AIM OF THE TASK: Show each line of the records in which the word "blue" occurs.

[Saved data entries]
*** Begin section ***

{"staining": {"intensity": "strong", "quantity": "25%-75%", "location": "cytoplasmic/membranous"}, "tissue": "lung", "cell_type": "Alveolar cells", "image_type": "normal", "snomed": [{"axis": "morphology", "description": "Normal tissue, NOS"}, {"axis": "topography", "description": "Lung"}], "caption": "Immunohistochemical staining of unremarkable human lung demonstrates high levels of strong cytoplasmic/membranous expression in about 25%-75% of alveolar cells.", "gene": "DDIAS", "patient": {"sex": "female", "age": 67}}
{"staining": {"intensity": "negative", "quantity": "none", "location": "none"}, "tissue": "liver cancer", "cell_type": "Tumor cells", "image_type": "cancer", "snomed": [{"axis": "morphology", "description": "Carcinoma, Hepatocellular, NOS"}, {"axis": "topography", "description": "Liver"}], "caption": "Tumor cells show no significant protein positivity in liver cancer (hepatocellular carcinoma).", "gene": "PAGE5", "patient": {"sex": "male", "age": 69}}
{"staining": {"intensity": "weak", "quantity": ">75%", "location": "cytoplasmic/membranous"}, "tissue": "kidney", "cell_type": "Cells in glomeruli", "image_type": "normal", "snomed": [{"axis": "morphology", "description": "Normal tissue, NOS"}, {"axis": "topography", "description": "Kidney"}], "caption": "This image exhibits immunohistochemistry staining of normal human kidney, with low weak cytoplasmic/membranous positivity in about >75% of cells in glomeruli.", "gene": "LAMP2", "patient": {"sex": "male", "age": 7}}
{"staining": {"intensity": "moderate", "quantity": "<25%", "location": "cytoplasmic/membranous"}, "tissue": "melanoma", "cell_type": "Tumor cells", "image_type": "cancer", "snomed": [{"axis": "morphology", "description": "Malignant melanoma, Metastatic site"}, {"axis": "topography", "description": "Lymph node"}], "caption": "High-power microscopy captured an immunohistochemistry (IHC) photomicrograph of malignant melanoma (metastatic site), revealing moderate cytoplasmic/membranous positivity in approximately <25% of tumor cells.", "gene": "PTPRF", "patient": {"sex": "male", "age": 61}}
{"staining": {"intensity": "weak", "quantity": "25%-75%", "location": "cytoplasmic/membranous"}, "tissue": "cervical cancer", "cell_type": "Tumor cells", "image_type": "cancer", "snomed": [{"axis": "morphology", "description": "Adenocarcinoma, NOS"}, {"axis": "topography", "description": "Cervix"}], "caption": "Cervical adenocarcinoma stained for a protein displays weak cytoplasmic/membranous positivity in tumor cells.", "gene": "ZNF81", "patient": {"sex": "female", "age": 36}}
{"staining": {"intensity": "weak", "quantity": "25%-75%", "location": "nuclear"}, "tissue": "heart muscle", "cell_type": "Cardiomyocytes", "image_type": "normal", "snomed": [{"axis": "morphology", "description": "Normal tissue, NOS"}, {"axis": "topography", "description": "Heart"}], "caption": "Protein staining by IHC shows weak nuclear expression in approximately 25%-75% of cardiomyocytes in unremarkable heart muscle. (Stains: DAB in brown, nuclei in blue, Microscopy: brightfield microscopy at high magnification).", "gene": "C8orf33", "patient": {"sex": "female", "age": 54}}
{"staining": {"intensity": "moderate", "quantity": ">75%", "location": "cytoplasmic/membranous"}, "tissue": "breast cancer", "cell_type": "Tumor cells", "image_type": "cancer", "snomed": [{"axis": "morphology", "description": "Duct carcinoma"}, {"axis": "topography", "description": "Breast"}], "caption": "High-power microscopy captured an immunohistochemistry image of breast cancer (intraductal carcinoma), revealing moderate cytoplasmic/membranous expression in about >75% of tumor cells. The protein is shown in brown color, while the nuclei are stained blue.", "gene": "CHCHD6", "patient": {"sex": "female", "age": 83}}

*** End section ***

FINISHED TASK:
{"staining": {"intensity": "weak", "quantity": "25%-75%", "location": "nuclear"}, "tissue": "heart muscle", "cell_type": "Cardiomyocytes", "image_type": "normal", "snomed": [{"axis": "morphology", "description": "Normal tissue, NOS"}, {"axis": "topography", "description": "Heart"}], "caption": "Protein staining by IHC shows weak nuclear expression in approximately 25%-75% of cardiomyocytes in unremarkable heart muscle. (Stains: DAB in brown, nuclei in blue, Microscopy: brightfield microscopy at high magnification).", "gene": "C8orf33", "patient": {"sex": "female", "age": 54}}
{"staining": {"intensity": "moderate", "quantity": ">75%", "location": "cytoplasmic/membranous"}, "tissue": "breast cancer", "cell_type": "Tumor cells", "image_type": "cancer", "snomed": [{"axis": "morphology", "description": "Duct carcinoma"}, {"axis": "topography", "description": "Breast"}], "caption": "High-power microscopy captured an immunohistochemistry image of breast cancer (intraductal carcinoma), revealing moderate cytoplasmic/membranous expression in about >75% of tumor cells. The protein is shown in brown color, while the nuclei are stained blue.", "gene": "CHCHD6", "patient": {"sex": "female", "age": 83}}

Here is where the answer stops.